But you probably will, anyway.
Last week, I performed stand up in a local comedy showcase where every performer received personal feedback on their set from a group of four judges. As I stood on the small stage of the dimly lit Chicago bar, one of the judges remarked, “You know, your point of view is kind of generic.”
I mulled the critique over as I walked home. It rankled me, primarily because it aligned with concerns I already had about my work: namely, that I was at a point in my life where maybe I was too happy, too settled to produce anything truly funny.
“Maybe,” I worried to myself as I walked, “I’m too well-adjusted to do comedy anymore.”
In hindsight, this sounds patently ridiculous. Anyone who knows me knows that I’m a raving lunatic. But the myth of the “troubled artist” or “starving artist” or “mentally unstable genius” is a pervasive one?—?and a dangerous one at that.
The creative landscape is marred with geniuses that have lost. Stephen Colbert lost his father and two older brothers in a plane crash at age 10. Van Gogh lost his ear in a fit of tortured insanity. Sylvia Plath lost her life after a battle with what is suspected to have been manic depression.
The problem arises when we reduce these artists to the sum of their suffering. Stephen Colbert is not only successful because he lost loved ones. Van Gogh’s work would have been just as effective if his ears had remained intact. What more might Sylvia Plath have accomplished if her life had not been so mentally and emotionally fraught?

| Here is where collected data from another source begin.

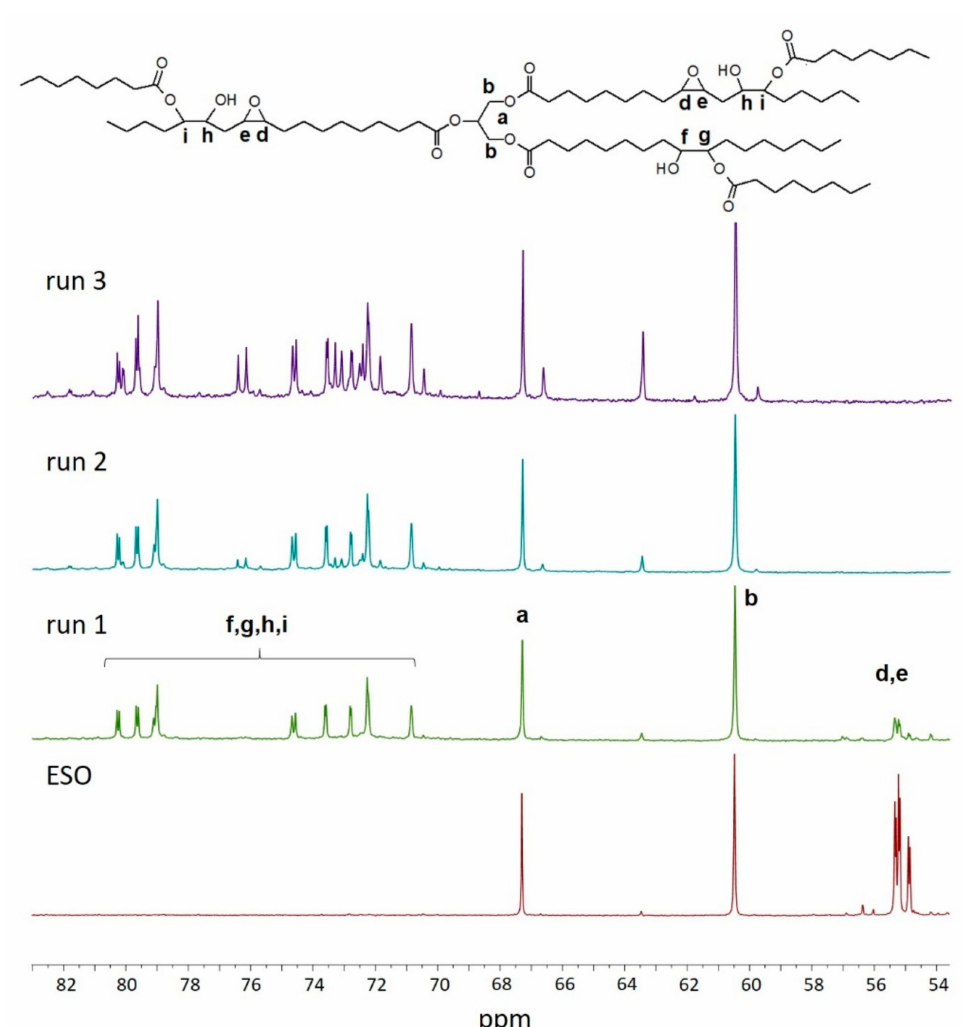
Figure 1. 13 C-NMR spectrum of bio-polyol from ESO (epoxidized soybean oil) and caprylic acid obtained at different epoxy/carboxyl molar ratios. Signals are normalized in respect to signals at 67.3 and 60.5 ppm (methylene and methine carbon atoms of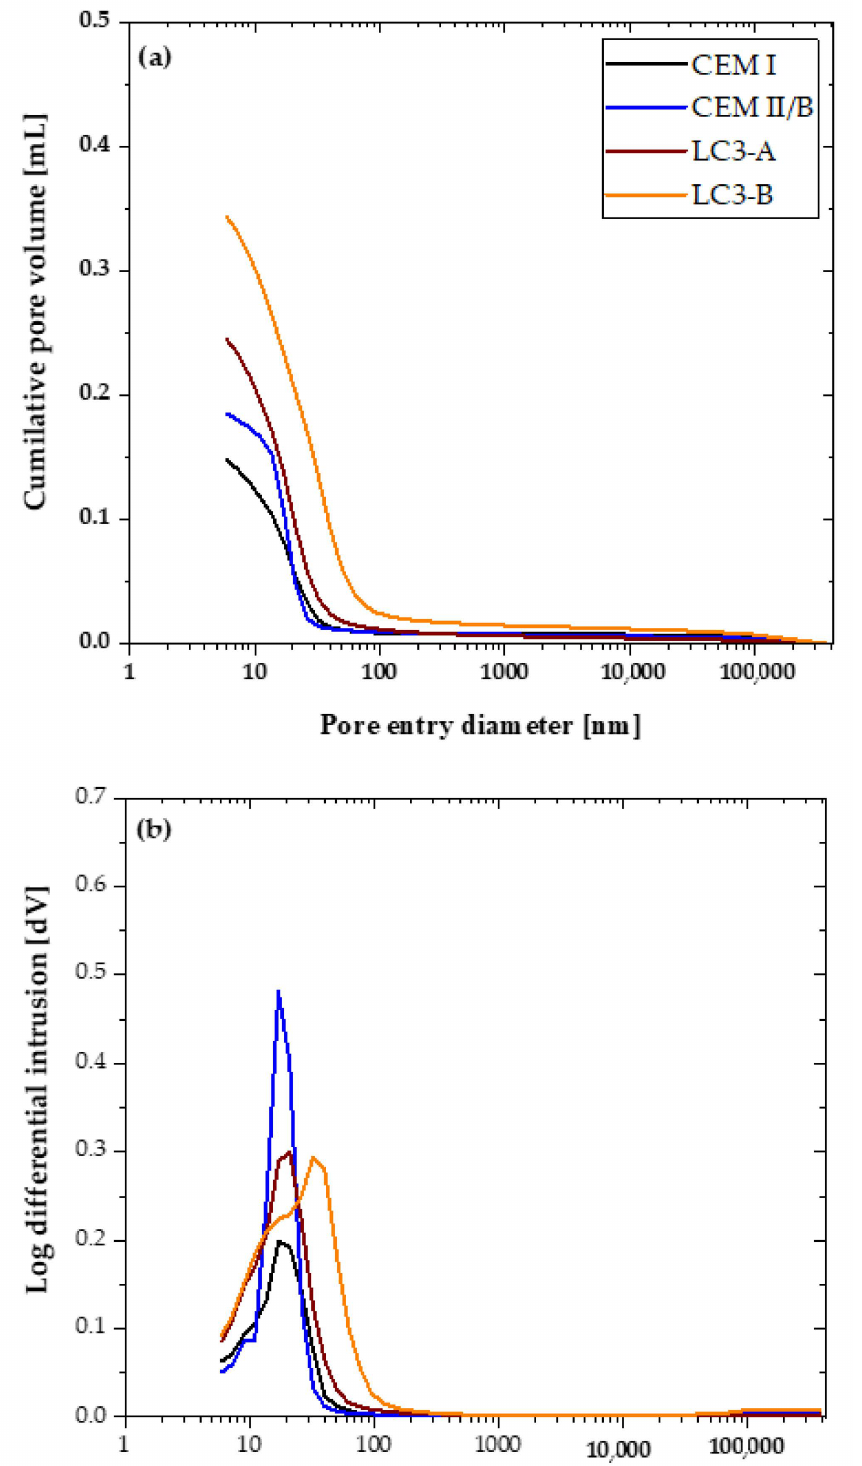
Figure 13. Pore structure distribution of each sample ( a ) total intrusion curve, and ( b ) differential intrusion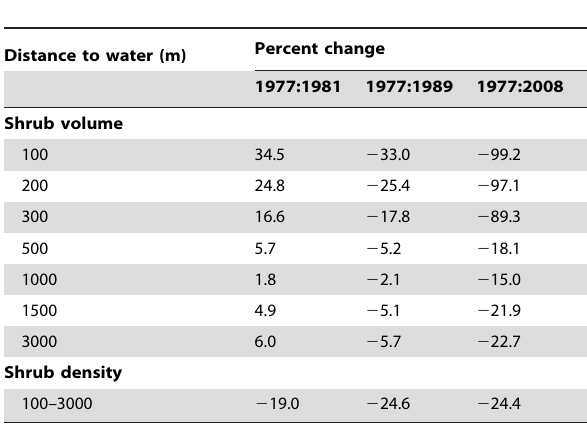
Table 2. Percentage change in canopy shrub volume and shrub density over the experimental period as predicted by mixed-effects logistic growth models (see Fig. 5; Table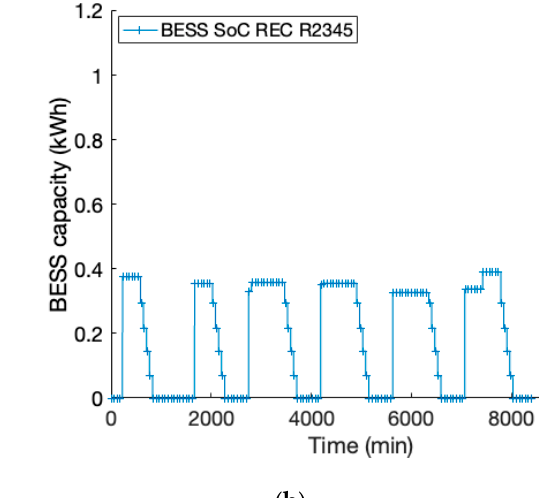
Figure 9. Extract of the BESS SoC curve (purple) over the same 6-days period for REC R1234 ( a ) and R2345 ( b ) configura- tions.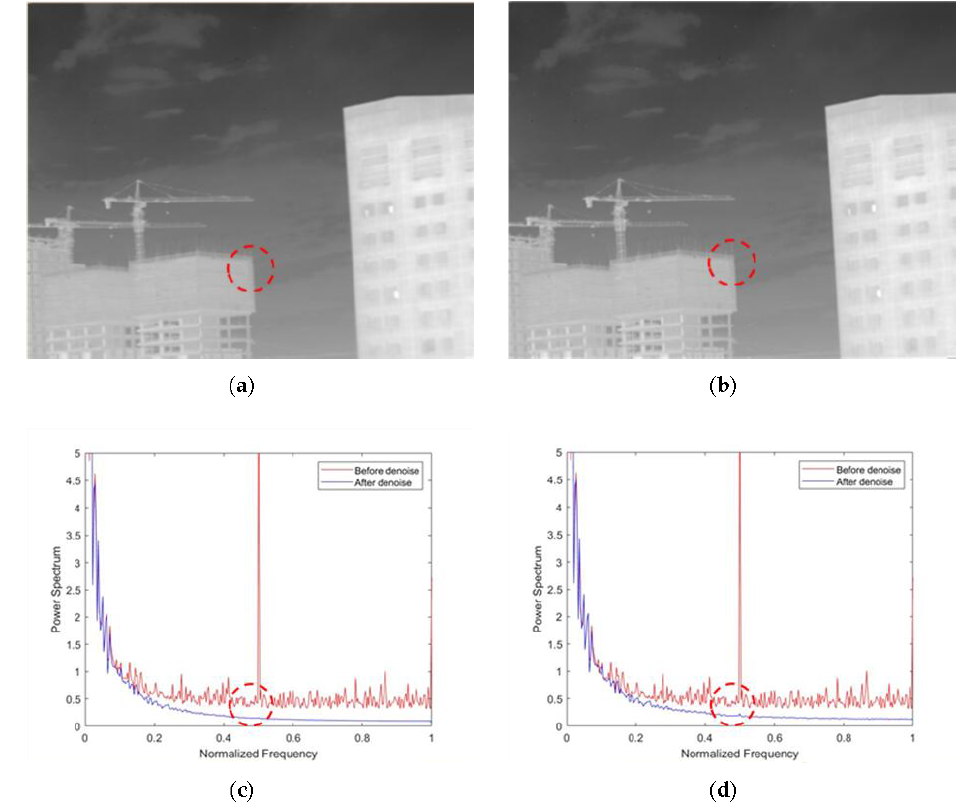
Figure 10. Denoising effects of ablation experiment on an image of complex buildings: ( a ) non-AEPO; ( b ) our approach; ( c ) non-AEPO; ( d ) our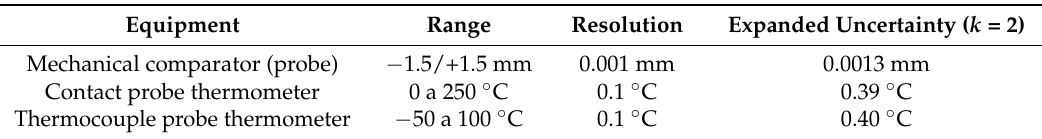
Table 1. Components of the measurement system.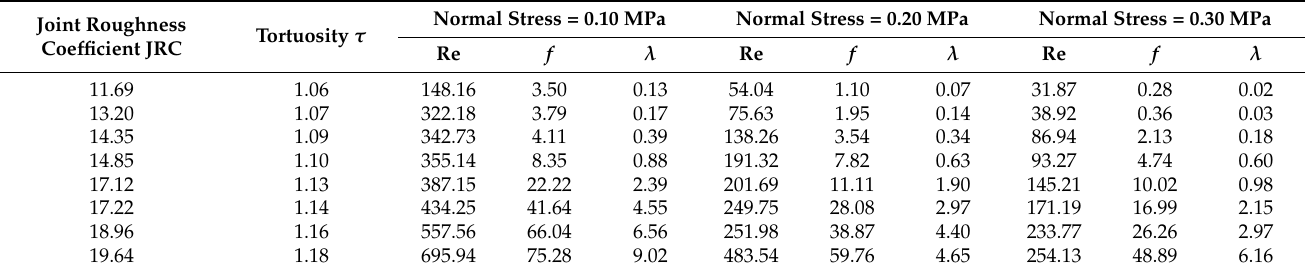
Table 6. Changes in the Reynolds number, friction resistance coefficient, and tortuous resistance coefficient in rough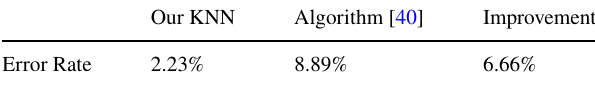
Table 13 Error rate comparison on 20 simulated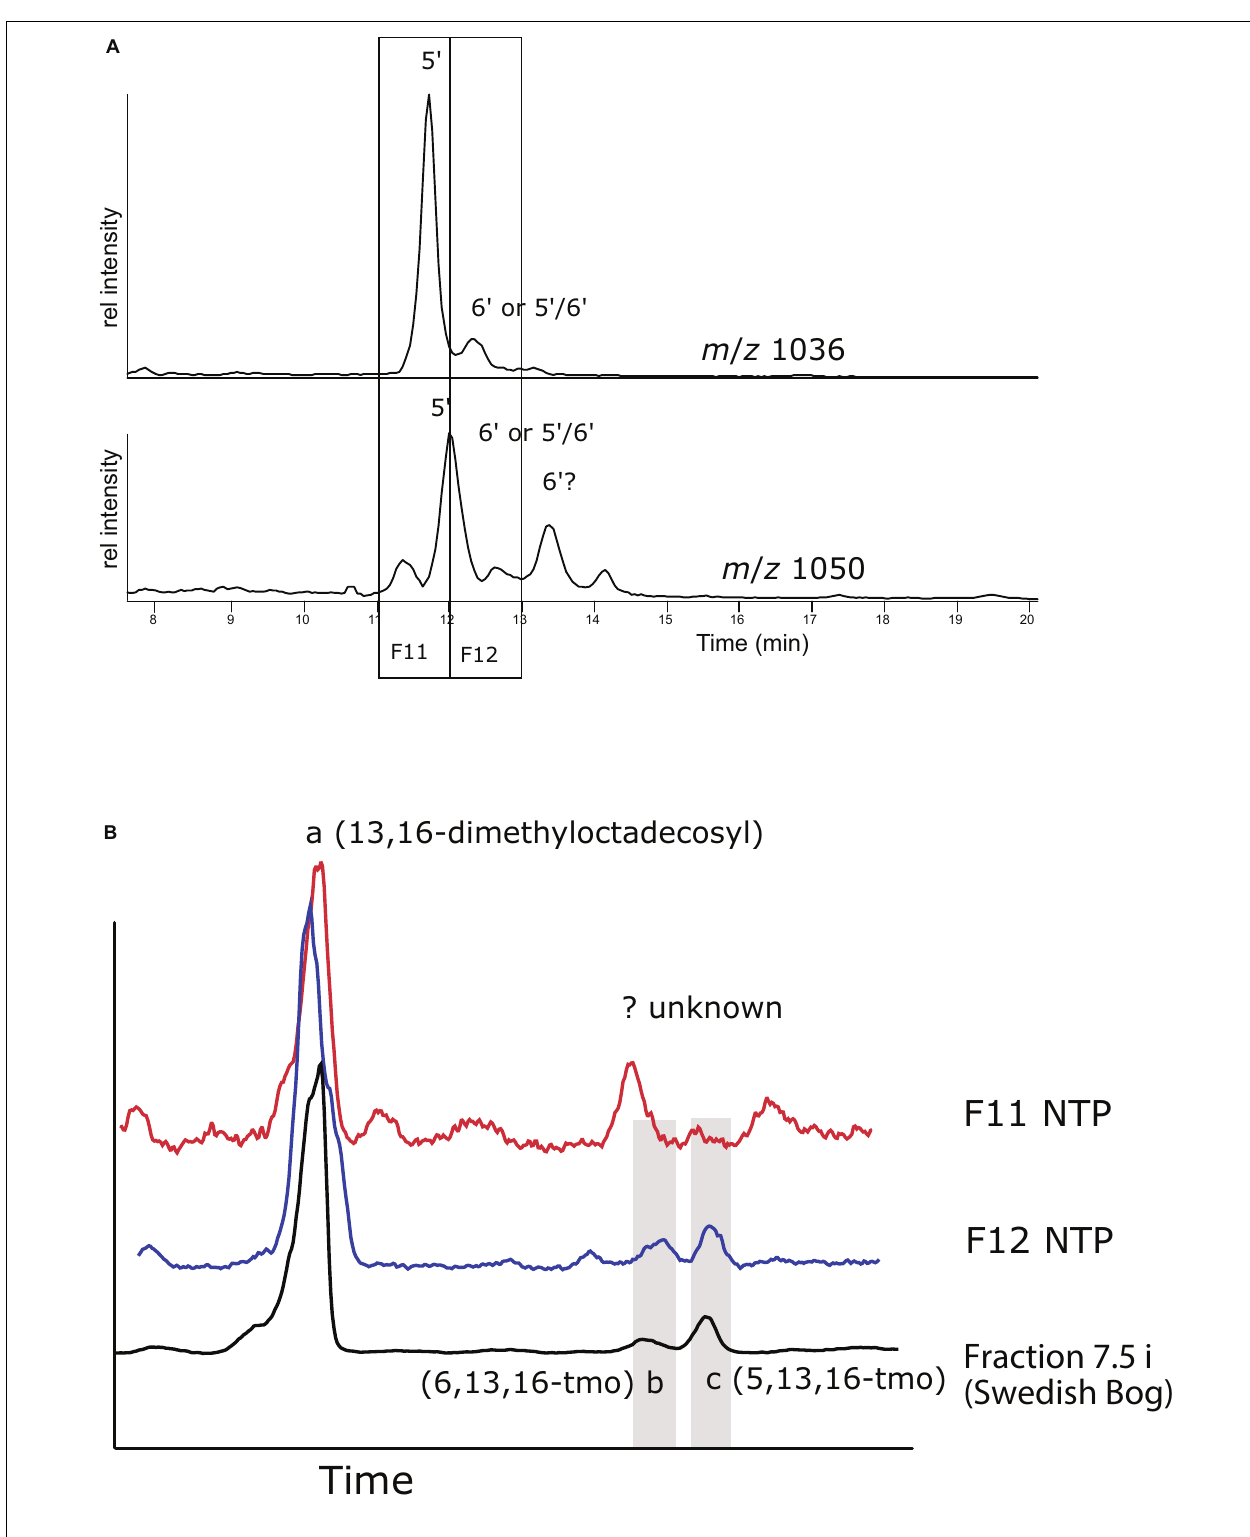
FIGURE 7 | (A) Reverse phase HPLC-MS ion chromatograms showing the distribution of m / z 1036 and m / z 1050 isomers in the NTP lake sediment extract. Numbers indicate the likely position of the methyl group on the isomers. (B) GC-MS total ion chromatogram (TIC) from ether cleaved and hydrogenated HPLC fractions eluting between 11–12 and 12–13 min, compared with the TIC of the 7.5 min fraction from the Swedish peat bog (cf. Figure 6 ). The positions of 5,13,16 (b)- and 6,13,16-trimethyloctasanyl as identified in Figure 6 are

Most of my friends work in the creative arts and I can usually pinpoint the ones who believe they have to be unhappy in order to create. They’re the ones who self-sabotage by staying in miserable relationships. They prefer to work hung over and seem happiest when they’ve just made an enemy or feel that someone is out to get them. I worry about these friends. And I worry about the part of myself that secretly thinks they might have the right idea.
The young adult author John Green recently published a post on Medium detailing three depressive periods in his life. In his most recent battle with mental illness, Green says he purposely stopped taking his medication in the hopes of writing a new book. This, he explains, didn’t work. He adds that his best work is created when he is “treating [his] chronic health problem with consistency and care.”
There’s clear-cut, scientific research to back this up. In 2015, Kathryn Graddy, a professor of economics at Brandeis University, published a paper called “Death, Bereavement and Creativity.” Graddy studied painters who lost close friends and family and discovered that the works they created in the year following their loss tended to sell for less money and were less likely to appear in art collections.
In other words, being unhappy does not guarantee artistic achievement.
Anyone who has ever performed or written or painted or created anything knows that sharing a piece of your soul with the world leaves you vulnerable. And when you’re vulnerable, you will get hurt. You will face rejection and adversity and have your heart torn open again and again. And this pain will lead to more art, which in turn will cause more pain. If you’re an artist, you don’t need to seek out opportunities for misery: keep creating and misery will find you of its own accord.
As I reached my front door, I made the conscious decision to mentally rebrand “generic” as “relatable.” Then I went inside and wrote the best joke I’ve written in many months.